The task
Reproduce the material with "En stock" replaced by "Disponible" and every other part left unchanged.

Entries shown
- Opening Delimiter -
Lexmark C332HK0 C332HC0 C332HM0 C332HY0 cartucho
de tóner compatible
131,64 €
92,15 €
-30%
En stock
- Closing Delimiter -
Final answer
Lexmark C332HK0 C332HC0 C332HM0 C332HY0 cartucho
de tóner compatible
131,64 €
92,15 €
-30%
Disponible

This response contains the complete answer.